(WORK ITEM): Pull out every line of text from the rows below and write each one again with no changes to its wording, spelling, or order.

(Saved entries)
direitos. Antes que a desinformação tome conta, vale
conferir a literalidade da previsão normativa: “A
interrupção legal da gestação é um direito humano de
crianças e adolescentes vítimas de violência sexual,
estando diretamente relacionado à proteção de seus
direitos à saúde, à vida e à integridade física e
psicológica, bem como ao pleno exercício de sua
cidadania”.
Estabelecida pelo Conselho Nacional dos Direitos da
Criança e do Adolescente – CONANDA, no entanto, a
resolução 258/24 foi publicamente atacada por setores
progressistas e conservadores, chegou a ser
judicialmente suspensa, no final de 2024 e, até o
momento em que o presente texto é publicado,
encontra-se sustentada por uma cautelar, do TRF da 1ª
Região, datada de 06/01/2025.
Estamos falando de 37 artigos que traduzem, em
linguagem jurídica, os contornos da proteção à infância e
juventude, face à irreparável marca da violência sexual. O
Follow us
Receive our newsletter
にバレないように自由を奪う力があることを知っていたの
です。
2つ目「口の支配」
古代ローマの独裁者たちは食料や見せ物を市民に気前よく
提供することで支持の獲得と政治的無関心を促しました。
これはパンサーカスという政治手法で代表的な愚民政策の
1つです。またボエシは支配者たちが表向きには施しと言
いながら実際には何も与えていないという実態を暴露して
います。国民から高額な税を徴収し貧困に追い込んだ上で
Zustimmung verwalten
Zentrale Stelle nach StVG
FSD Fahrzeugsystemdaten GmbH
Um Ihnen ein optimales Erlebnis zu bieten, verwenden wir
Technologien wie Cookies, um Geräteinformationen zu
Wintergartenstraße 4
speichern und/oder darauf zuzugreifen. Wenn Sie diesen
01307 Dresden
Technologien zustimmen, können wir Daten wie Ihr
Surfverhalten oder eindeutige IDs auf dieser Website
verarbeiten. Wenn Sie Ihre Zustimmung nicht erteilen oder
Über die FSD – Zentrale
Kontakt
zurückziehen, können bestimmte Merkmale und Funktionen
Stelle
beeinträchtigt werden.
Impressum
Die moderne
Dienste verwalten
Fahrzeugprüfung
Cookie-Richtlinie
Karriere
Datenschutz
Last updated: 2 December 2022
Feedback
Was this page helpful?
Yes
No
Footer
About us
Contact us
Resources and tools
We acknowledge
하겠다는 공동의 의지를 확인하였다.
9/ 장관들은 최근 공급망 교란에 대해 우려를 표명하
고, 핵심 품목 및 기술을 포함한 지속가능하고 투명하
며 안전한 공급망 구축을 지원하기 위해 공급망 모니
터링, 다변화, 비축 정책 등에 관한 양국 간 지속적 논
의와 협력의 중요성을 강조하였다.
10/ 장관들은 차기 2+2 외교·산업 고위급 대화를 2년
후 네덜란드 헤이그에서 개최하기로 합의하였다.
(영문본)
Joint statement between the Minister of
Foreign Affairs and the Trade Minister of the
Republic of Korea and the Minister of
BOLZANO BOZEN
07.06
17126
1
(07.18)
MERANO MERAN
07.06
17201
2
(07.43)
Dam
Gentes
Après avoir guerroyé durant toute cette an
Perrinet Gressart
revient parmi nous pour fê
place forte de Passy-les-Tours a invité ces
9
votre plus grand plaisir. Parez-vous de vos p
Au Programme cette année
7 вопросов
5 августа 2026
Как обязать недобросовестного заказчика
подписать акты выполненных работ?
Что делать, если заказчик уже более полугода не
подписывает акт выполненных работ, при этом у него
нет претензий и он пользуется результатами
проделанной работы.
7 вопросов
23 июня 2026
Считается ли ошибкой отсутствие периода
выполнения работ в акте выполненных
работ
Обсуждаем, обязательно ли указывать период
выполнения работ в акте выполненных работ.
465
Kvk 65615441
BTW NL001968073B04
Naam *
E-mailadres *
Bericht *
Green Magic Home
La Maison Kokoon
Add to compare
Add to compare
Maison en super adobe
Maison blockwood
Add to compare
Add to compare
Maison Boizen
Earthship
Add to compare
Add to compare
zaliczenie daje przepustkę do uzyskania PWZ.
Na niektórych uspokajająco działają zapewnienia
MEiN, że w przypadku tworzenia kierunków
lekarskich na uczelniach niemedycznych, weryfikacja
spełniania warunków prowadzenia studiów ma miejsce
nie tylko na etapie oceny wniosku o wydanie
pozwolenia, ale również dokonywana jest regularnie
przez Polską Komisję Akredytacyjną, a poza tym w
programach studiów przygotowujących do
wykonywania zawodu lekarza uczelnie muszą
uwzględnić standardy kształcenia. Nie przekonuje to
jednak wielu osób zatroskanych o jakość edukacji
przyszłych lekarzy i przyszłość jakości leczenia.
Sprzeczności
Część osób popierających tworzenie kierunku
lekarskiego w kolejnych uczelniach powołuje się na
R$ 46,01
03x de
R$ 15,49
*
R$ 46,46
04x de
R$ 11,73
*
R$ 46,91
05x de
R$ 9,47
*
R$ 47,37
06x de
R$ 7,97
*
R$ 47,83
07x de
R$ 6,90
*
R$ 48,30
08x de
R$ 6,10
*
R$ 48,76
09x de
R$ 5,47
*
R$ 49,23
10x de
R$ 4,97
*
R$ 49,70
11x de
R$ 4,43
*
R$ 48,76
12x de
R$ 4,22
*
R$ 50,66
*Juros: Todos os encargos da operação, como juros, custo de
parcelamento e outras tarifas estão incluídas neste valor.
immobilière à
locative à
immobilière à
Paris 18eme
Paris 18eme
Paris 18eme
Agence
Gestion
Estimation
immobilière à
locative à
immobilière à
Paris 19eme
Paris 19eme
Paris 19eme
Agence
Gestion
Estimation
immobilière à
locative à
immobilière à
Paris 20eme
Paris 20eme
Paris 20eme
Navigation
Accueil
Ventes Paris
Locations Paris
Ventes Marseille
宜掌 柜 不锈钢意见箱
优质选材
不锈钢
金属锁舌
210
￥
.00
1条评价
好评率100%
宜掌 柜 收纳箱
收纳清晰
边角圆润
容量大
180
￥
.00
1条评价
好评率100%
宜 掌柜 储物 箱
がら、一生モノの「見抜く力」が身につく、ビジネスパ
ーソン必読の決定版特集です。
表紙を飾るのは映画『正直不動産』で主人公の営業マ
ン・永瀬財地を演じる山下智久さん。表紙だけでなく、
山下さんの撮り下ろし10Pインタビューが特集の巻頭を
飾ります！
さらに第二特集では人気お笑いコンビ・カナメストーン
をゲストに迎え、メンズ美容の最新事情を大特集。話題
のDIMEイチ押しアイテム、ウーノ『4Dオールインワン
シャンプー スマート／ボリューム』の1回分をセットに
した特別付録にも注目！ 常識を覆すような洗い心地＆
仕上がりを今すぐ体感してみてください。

(EXPECTED OUTPUT):
direitos. Antes que a desinformação tome conta, vale
conferir a literalidade da previsão normativa: “A
interrupção legal da gestação é um direito humano de
crianças e adolescentes vítimas de violência sexual,
estando diretamente relacionado à proteção de seus
direitos à saúde, à vida e à integridade física e
psicológica, bem como ao pleno exercício de sua
cidadania”.
Estabelecida pelo Conselho Nacional dos Direitos da
Criança e do Adolescente – CONANDA, no entanto, a
resolução 258/24 foi publicamente atacada por setores
progressistas e conservadores, chegou a ser
judicialmente suspensa, no final de 2024 e, até o
momento em que o presente texto é publicado,
encontra-se sustentada por uma cautelar, do TRF da 1ª
Região, datada de 06/01/2025.
Estamos falando de 37 artigos que traduzem, em
linguagem jurídica, os contornos da proteção à infância e
juventude, face à irreparável marca da violência sexual. O
Follow us
Receive our newsletter
にバレないように自由を奪う力があることを知っていたの
です。
2つ目「口の支配」
古代ローマの独裁者たちは食料や見せ物を市民に気前よく
提供することで支持の獲得と政治的無関心を促しました。
これはパンサーカスという政治手法で代表的な愚民政策の
1つです。またボエシは支配者たちが表向きには施しと言
いながら実際には何も与えていないという実態を暴露して
います。国民から高額な税を徴収し貧困に追い込んだ上で
Zustimmung verwalten
Zentrale Stelle nach StVG
FSD Fahrzeugsystemdaten GmbH
Um Ihnen ein optimales Erlebnis zu bieten, verwenden wir
Technologien wie Cookies, um Geräteinformationen zu
Wintergartenstraße 4
speichern und/oder darauf zuzugreifen. Wenn Sie diesen
01307 Dresden
Technologien zustimmen, können wir Daten wie Ihr
Surfverhalten oder eindeutige IDs auf dieser Website
verarbeiten. Wenn Sie Ihre Zustimmung nicht erteilen oder
Über die FSD – Zentrale
Kontakt
zurückziehen, können bestimmte Merkmale und Funktionen
Stelle
beeinträchtigt werden.
Impressum
Die moderne
Dienste verwalten
Fahrzeugprüfung
Cookie-Richtlinie
Karriere
Datenschutz
Last updated: 2 December 2022
Feedback
Was this page helpful?
Yes
No
Footer
About us
Contact us
Resources and tools
We acknowledge
하겠다는 공동의 의지를 확인하였다.
9/ 장관들은 최근 공급망 교란에 대해 우려를 표명하
고, 핵심 품목 및 기술을 포함한 지속가능하고 투명하
며 안전한 공급망 구축을 지원하기 위해 공급망 모니
터링, 다변화, 비축 정책 등에 관한 양국 간 지속적 논
의와 협력의 중요성을 강조하였다.
10/ 장관들은 차기 2+2 외교·산업 고위급 대화를 2년
후 네덜란드 헤이그에서 개최하기로 합의하였다.
(영문본)
Joint statement between the Minister of
Foreign Affairs and the Trade Minister of the
Republic of Korea and the Minister of
BOLZANO BOZEN
07.06
17126
1
(07.18)
MERANO MERAN
07.06
17201
2
(07.43)
Dam
Gentes
Après avoir guerroyé durant toute cette an
Perrinet Gressart
revient parmi nous pour fê
place forte de Passy-les-Tours a invité ces
9
votre plus grand plaisir. Parez-vous de vos p
Au Programme cette année
7 вопросов
5 августа 2026
Как обязать недобросовестного заказчика
подписать акты выполненных работ?
Что делать, если заказчик уже более полугода не
подписывает акт выполненных работ, при этом у него
нет претензий и он пользуется результатами
проделанной работы.
7 вопросов
23 июня 2026
Считается ли ошибкой отсутствие периода
выполнения работ в акте выполненных
работ
Обсуждаем, обязательно ли указывать период
выполнения работ в акте выполненных работ.
465
Kvk 65615441
BTW NL001968073B04
Naam *
E-mailadres *
Bericht *
Green Magic Home
La Maison Kokoon
Add to compare
Add to compare
Maison en super adobe
Maison blockwood
Add to compare
Add to compare
Maison Boizen
Earthship
Add to compare
Add to compare
zaliczenie daje przepustkę do uzyskania PWZ.
Na niektórych uspokajająco działają zapewnienia
MEiN, że w przypadku tworzenia kierunków
lekarskich na uczelniach niemedycznych, weryfikacja
spełniania warunków prowadzenia studiów ma miejsce
nie tylko na etapie oceny wniosku o wydanie
pozwolenia, ale również dokonywana jest regularnie
przez Polską Komisję Akredytacyjną, a poza tym w
programach studiów przygotowujących do
wykonywania zawodu lekarza uczelnie muszą
uwzględnić standardy kształcenia. Nie przekonuje to
jednak wielu osób zatroskanych o jakość edukacji
przyszłych lekarzy i przyszłość jakości leczenia.
Sprzeczności
Część osób popierających tworzenie kierunku
lekarskiego w kolejnych uczelniach powołuje się na
R$ 46,01
03x de
R$ 15,49
*
R$ 46,46
04x de
R$ 11,73
*
R$ 46,91
05x de
R$ 9,47
*
R$ 47,37
06x de
R$ 7,97
*
R$ 47,83
07x de
R$ 6,90
*
R$ 48,30
08x de
R$ 6,10
*
R$ 48,76
09x de
R$ 5,47
*
R$ 49,23
10x de
R$ 4,97
*
R$ 49,70
11x de
R$ 4,43
*
R$ 48,76
12x de
R$ 4,22
*
R$ 50,66
*Juros: Todos os encargos da operação, como juros, custo de
parcelamento e outras tarifas estão incluídas neste valor.
immobilière à
locative à
immobilière à
Paris 18eme
Paris 18eme
Paris 18eme
Agence
Gestion
Estimation
immobilière à
locative à
immobilière à
Paris 19eme
Paris 19eme
Paris 19eme
Agence
Gestion
Estimation
immobilière à
locative à
immobilière à
Paris 20eme
Paris 20eme
Paris 20eme
Navigation
Accueil
Ventes Paris
Locations Paris
Ventes Marseille
宜掌 柜 不锈钢意见箱
优质选材
不锈钢
金属锁舌
210
￥
.00
1条评价
好评率100%
宜掌 柜 收纳箱
收纳清晰
边角圆润
容量大
180
￥
.00
1条评价
好评率100%
宜 掌柜 储物 箱
がら、一生モノの「見抜く力」が身につく、ビジネスパ
ーソン必読の決定版特集です。
表紙を飾るのは映画『正直不動産』で主人公の営業マ
ン・永瀬財地を演じる山下智久さん。表紙だけでなく、
山下さんの撮り下ろし10Pインタビューが特集の巻頭を
飾ります！
さらに第二特集では人気お笑いコンビ・カナメストーン
をゲストに迎え、メンズ美容の最新事情を大特集。話題
のDIMEイチ押しアイテム、ウーノ『4Dオールインワン
シャンプー スマート／ボリューム』の1回分をセットに
した特別付録にも注目！ 常識を覆すような洗い心地＆
仕上がりを今すぐ体感してみてください。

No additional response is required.